Description

The ParquetPartitionReceiver outputs data to one or more Parquet files parsed over multiple instances via the GenRocket GPartition Engine. This allows for huge amounts of data to be generated, in parallel, quickly. The generated files are to be merged together into one file via the GenRocket ParquetPartitionFileMergeReceiver.


Note: To learn more about the GenRocket GPartition engine, click here


Parameters

The following parameters can be defined for the ParquetPartitionReceiver. Items with an asterisk (*) are required. 
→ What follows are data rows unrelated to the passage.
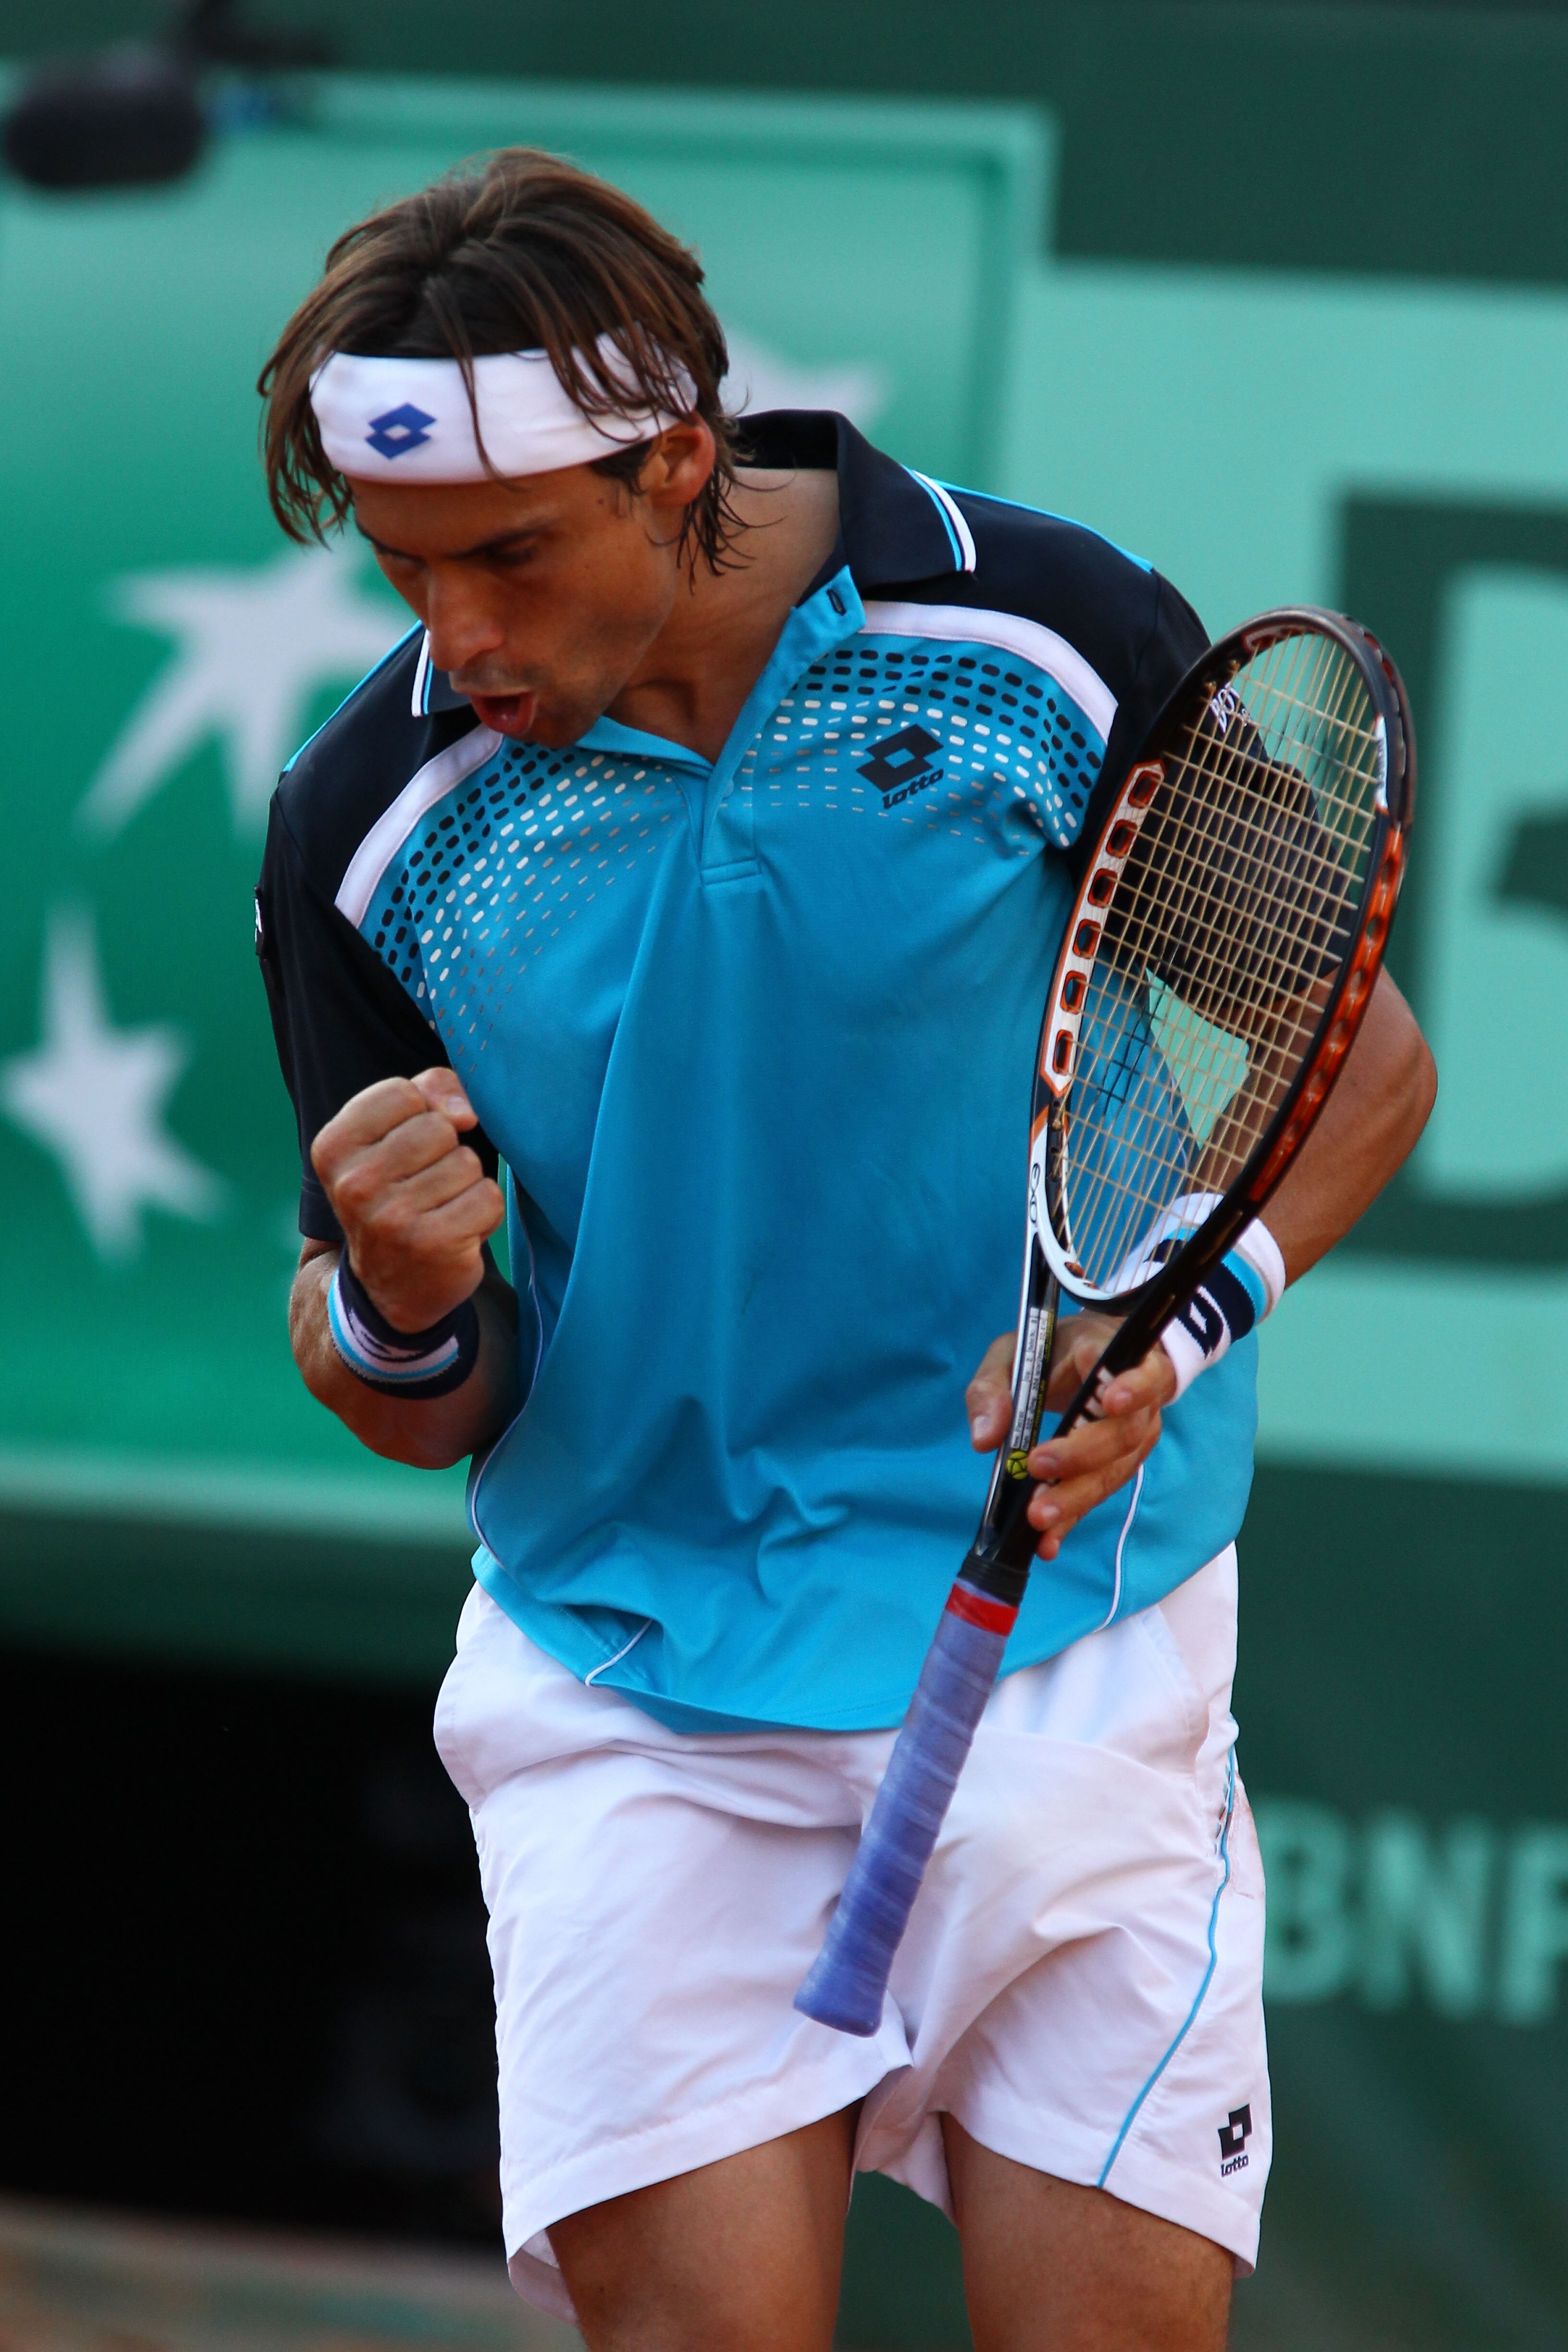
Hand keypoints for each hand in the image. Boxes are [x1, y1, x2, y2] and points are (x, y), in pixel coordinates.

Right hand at [309, 1069, 504, 1332]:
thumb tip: (465, 1114)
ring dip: (465, 1185)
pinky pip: (487, 1197)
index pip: (403, 1093)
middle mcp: (354, 1183)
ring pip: (467, 1162)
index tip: (407, 1148)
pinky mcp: (433, 1244)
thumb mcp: (394, 1137)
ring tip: (439, 1209)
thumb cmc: (399, 1195)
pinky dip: (483, 1213)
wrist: (391, 1288)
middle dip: (445, 1152)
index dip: (421, 1114)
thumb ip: (428, 1094)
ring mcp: (391, 1217)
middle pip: (439, 1127)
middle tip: (425, 1187)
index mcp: (334, 1147)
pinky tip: (457, 1230)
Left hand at [965, 1314, 1175, 1560]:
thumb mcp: (1012, 1353)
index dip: (1129, 1386)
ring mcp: (1139, 1433)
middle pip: (1123, 1431)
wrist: (1097, 1360)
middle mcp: (1140, 1397)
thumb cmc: (1054, 1352)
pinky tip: (1048, 1542)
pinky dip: (1073, 1517)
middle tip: (1038, 1468)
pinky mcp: (1126, 1463)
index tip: (1109, 1400)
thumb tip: (985, 1439)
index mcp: (1111, 1353)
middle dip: (1080, 1454)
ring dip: (1076, 1496)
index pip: (1132, 1368)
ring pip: (1116, 1469)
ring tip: (1038, 1518)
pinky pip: (1102, 1492)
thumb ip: (992, 1387)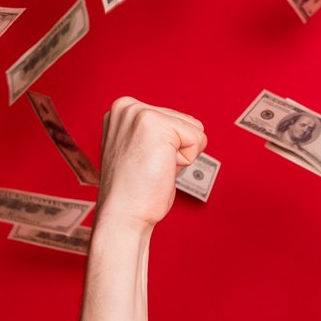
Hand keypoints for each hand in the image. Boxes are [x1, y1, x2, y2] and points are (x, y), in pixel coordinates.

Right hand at [96, 96, 207, 232]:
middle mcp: (128, 106)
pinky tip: (160, 168)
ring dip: (181, 156)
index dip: (170, 148)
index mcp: (123, 110)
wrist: (123, 214)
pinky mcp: (155, 124)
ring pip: (195, 130)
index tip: (145, 162)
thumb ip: (159, 134)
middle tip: (150, 168)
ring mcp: (139, 112)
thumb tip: (191, 129)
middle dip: (177, 151)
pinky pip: (198, 139)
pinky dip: (186, 160)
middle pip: (187, 122)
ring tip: (154, 168)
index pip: (175, 120)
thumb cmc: (135, 191)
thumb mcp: (142, 150)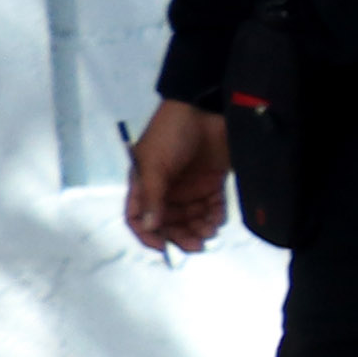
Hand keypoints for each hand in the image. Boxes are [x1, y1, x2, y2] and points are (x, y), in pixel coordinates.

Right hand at [125, 100, 228, 255]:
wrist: (204, 109)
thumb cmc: (171, 135)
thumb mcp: (155, 164)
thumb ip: (154, 196)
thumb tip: (151, 227)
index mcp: (145, 186)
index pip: (140, 218)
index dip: (148, 234)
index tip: (164, 247)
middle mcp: (166, 190)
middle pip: (169, 223)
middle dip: (181, 235)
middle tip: (196, 244)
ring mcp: (190, 186)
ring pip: (192, 218)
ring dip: (200, 228)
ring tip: (209, 230)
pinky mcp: (212, 182)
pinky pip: (213, 207)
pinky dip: (215, 216)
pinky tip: (218, 219)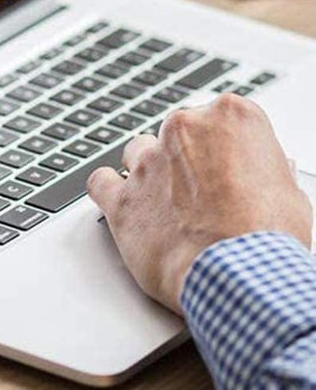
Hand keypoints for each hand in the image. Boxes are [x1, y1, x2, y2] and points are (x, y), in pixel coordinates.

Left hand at [86, 94, 312, 310]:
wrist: (236, 272)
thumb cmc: (268, 235)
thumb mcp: (290, 192)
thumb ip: (266, 170)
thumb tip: (266, 168)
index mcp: (230, 117)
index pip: (219, 119)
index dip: (223, 148)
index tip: (228, 168)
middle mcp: (183, 130)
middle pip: (177, 134)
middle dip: (187, 159)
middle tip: (203, 194)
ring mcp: (147, 162)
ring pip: (137, 152)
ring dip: (149, 172)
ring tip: (168, 203)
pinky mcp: (121, 197)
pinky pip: (100, 182)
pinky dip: (109, 191)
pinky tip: (125, 204)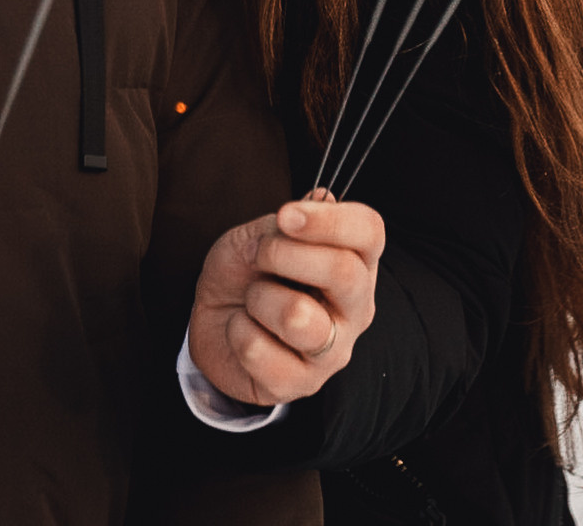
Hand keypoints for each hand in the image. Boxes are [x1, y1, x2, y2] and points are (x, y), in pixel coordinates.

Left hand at [187, 190, 382, 406]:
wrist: (213, 320)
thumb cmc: (246, 273)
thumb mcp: (260, 236)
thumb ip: (289, 223)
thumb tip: (323, 198)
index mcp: (356, 262)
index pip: (369, 232)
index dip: (329, 220)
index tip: (286, 215)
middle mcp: (356, 308)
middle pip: (344, 273)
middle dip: (285, 254)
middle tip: (259, 254)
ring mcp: (333, 352)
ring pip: (299, 318)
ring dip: (259, 298)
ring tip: (252, 300)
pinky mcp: (302, 385)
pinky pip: (260, 350)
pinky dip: (238, 332)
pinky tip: (244, 331)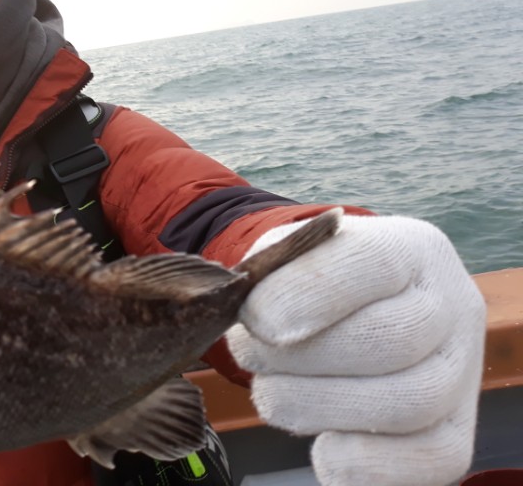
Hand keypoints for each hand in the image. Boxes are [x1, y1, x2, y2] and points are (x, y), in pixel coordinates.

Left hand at [226, 214, 485, 485]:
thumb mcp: (289, 257)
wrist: (359, 313)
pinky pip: (434, 458)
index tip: (257, 320)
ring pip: (410, 400)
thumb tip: (258, 320)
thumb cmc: (315, 283)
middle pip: (390, 338)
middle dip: (302, 357)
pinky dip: (370, 463)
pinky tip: (323, 449)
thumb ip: (270, 276)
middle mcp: (450, 306)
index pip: (374, 260)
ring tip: (272, 395)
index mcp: (409, 249)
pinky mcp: (456, 430)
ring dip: (321, 406)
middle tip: (251, 356)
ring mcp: (460, 371)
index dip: (311, 292)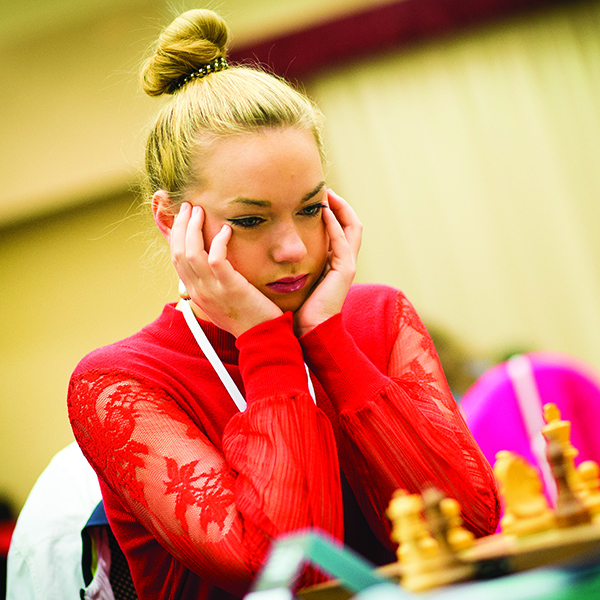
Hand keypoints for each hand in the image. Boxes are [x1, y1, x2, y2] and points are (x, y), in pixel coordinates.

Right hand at [171, 203, 282, 336]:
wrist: (262, 338)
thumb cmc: (247, 317)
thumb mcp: (222, 301)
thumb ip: (212, 284)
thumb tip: (210, 266)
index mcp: (196, 293)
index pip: (176, 259)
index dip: (176, 235)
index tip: (182, 217)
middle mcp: (198, 291)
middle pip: (178, 252)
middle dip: (181, 226)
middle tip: (188, 206)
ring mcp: (212, 290)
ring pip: (191, 253)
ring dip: (194, 228)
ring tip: (201, 210)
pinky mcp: (230, 288)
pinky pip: (216, 259)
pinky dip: (219, 241)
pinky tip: (227, 230)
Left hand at [294, 190, 361, 336]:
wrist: (306, 331)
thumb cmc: (295, 308)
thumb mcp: (290, 279)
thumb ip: (284, 262)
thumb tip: (263, 248)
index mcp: (331, 263)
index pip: (337, 230)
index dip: (330, 212)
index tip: (313, 198)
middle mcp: (343, 262)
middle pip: (349, 224)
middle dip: (339, 205)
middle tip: (323, 189)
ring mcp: (347, 265)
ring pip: (352, 227)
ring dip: (340, 208)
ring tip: (326, 192)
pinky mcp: (345, 270)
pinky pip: (343, 240)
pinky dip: (335, 224)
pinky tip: (323, 211)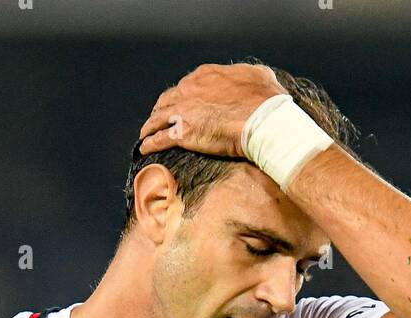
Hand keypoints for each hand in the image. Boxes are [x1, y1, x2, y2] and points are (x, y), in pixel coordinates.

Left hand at [137, 62, 286, 159]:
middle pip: (168, 99)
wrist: (263, 122)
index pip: (187, 85)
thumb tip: (253, 77)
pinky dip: (150, 143)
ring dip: (150, 125)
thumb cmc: (265, 101)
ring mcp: (183, 112)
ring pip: (158, 118)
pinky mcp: (182, 134)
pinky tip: (144, 148)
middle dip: (163, 108)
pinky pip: (158, 139)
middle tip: (160, 117)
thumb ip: (248, 75)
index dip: (183, 95)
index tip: (182, 102)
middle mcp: (190, 90)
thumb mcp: (259, 75)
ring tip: (146, 132)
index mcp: (207, 76)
  • outputPath* - Defines the base path where data files will be stored.
  • outputSubDir - Defines an optional subdirectory under the outputPath where generated data will be stored.
  • blockSize* - The block size is the size of a row group being buffered in memory. This limits memory usage while writing into the file. Larger values will consume more memory when writing. The default size is 134217728 bytes.
  • pageSize* - The page size is for compression. When reading, each page can be decompressed independently. A block is composed of pages. The page is the smallest unit that must be read fully to access a single record. If this value is too small, the compression will deteriorate. The default size is 1048576 bytes.
  • compressionCodecName* - Defines the compression algorithm used to compress pages. The compression algorithms that GenRocket supports are UNCOMPRESSED, SNAPPY, and GZIP.
  • enableValidation - Specifies whether schema validation should be turned on.
  • enableDictionary* - Defines the Boolean value to enable/disable dictionary encoding. It should be either true or false.
  • filesPerDirectory* - Defines the number of files that will be created in each directory.
  • recordsPerFile* - Defines the number of records that will be stored in each file.
  • serverNumber* - Defines the server instance number where the Receiver will be running and helps the Receiver determine the output directory structure where it will deposit the generated data files. This Receiver is meant to be used in Scenarios that are run by the GenRocket GPartition engine to generate huge amounts of data; thus, this parameter will automatically be set by the GPartition engine.
  • instanceNumber* - Defines the runtime instance number on a given server instance where the Receiver will be running and helps the Receiver determine the output directory structure where it will deposit the generated data files. This Receiver is meant to be used in Scenarios that are run by the GenRocket GPartition engine to generate huge amounts of data; thus, this parameter will automatically be set by the GPartition engine.



Receiver Attribute Property Keys

The Receiver defines two property keys that can be modified on any of its associated Domain Attributes:

  • columnName - Defines the column name as it will be output into the Parquet file. 
  • include - Determines if the Attribute will be included as a column in the output.
  • columnType - Defines the column data type.